What you will do:
In the records below, the line with "not to proceed" opens the range and the line with "Curricular changes to" closes it; print that range exactly and nothing else.

Saved data entries:
....
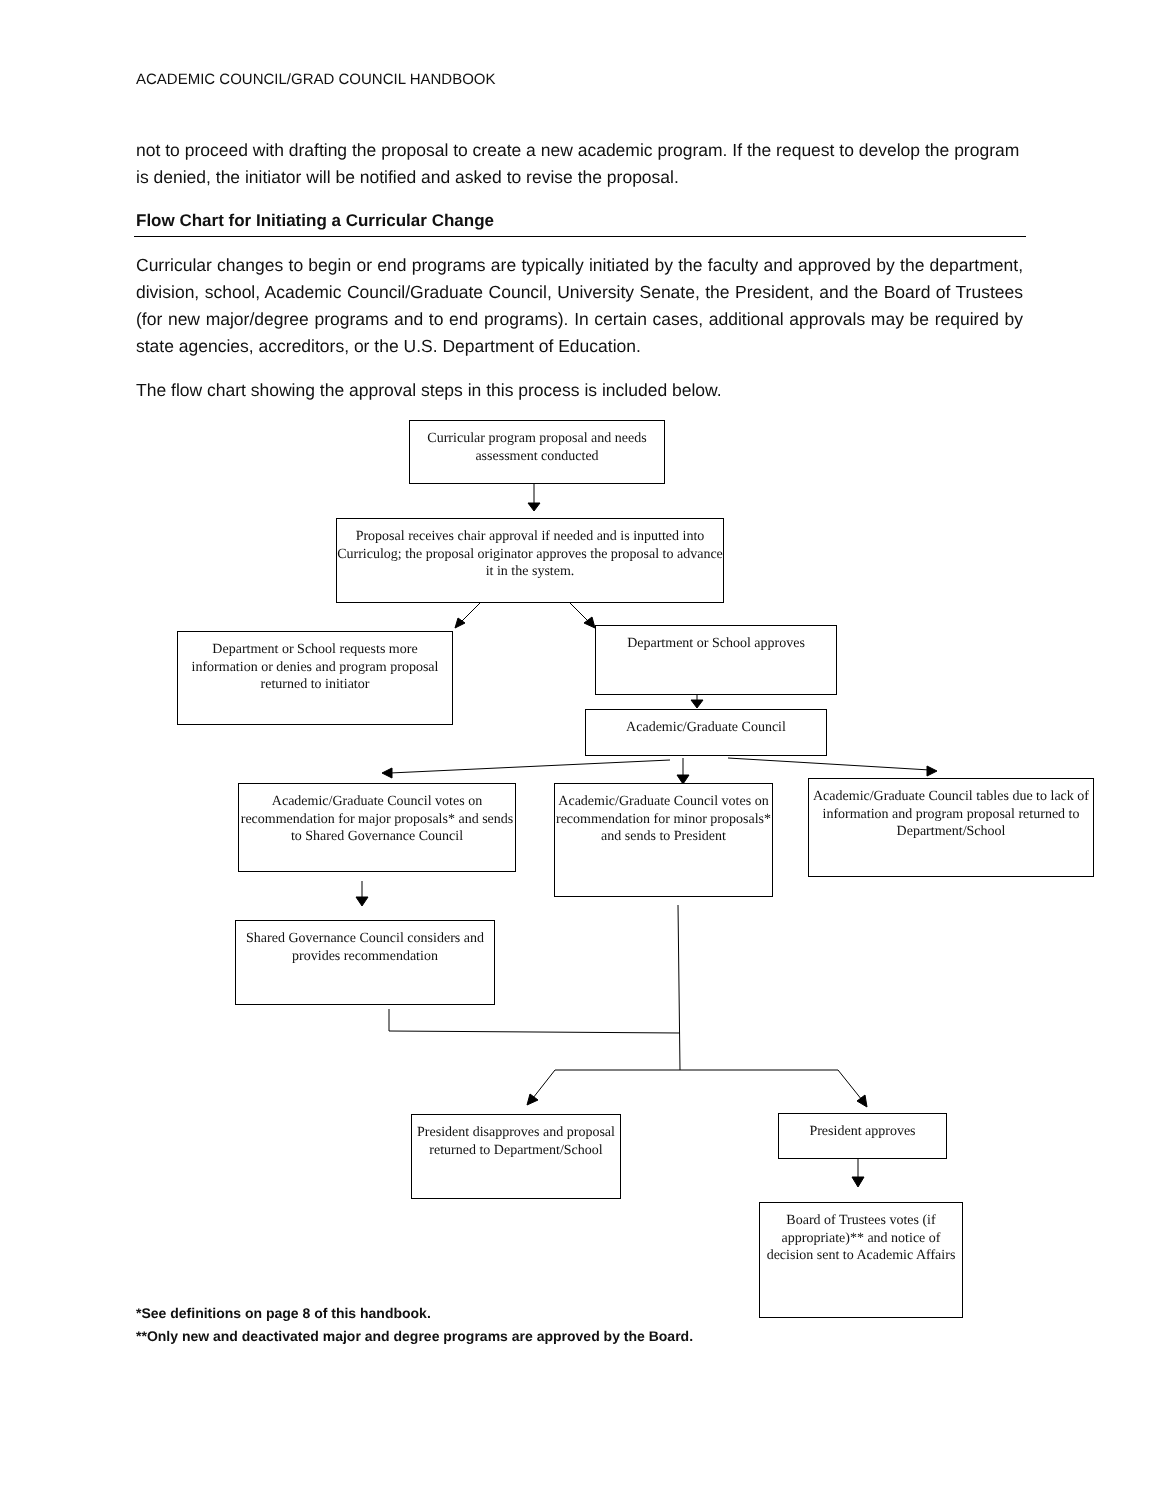ACADEMIC COUNCIL/GRAD COUNCIL HANDBOOK
not to proceed with drafting the proposal to create a new academic program. If the request to develop the program is denied, the initiator will be notified and asked to revise the proposal.
Flow Chart for Initiating a Curricular Change
Curricular changes to begin or end programs are typically initiated by the faculty and approved by the department, division, school, Academic Council/Graduate Council, University Senate, the President, and the Board of Trustees (for new major/degree programs and to end programs). In certain cases, additional approvals may be required by state agencies, accreditors, or the U.S. Department of Education.
The flow chart showing the approval steps in this process is included below.
Curricular program proposal and needs assessment conducted
Proposal receives chair approval if needed and is inputted into Curriculog; the proposal originator approves the proposal to advance it in the system.
Department or School requests more information or denies and program proposal returned to initiator
Department or School approves
Academic/Graduate Council
Academic/Graduate Council votes on recommendation for major proposals* and sends to Shared Governance Council
Academic/Graduate Council votes on recommendation for minor proposals* and sends to President
Academic/Graduate Council tables due to lack of information and program proposal returned to Department/School
Shared Governance Council considers and provides recommendation
President disapproves and proposal returned to Department/School
President approves
Board of Trustees votes (if appropriate)** and notice of decision sent to Academic Affairs
*See definitions on page 8 of this handbook.
**Only new and deactivated major and degree programs are approved by the Board.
....
Task result:
not to proceed with drafting the proposal to create a new academic program. If the request to develop the program is denied, the initiator will be notified and asked to revise the proposal.
Flow Chart for Initiating a Curricular Change
Curricular changes to begin or end programs are typically initiated by the faculty and approved by the department, division, school, Academic Council/Graduate Council, University Senate, the President, and the Board of Trustees (for new major/degree programs and to end programs). In certain cases, additional approvals may be required by state agencies, accreditors, or the U.S. Department of Education.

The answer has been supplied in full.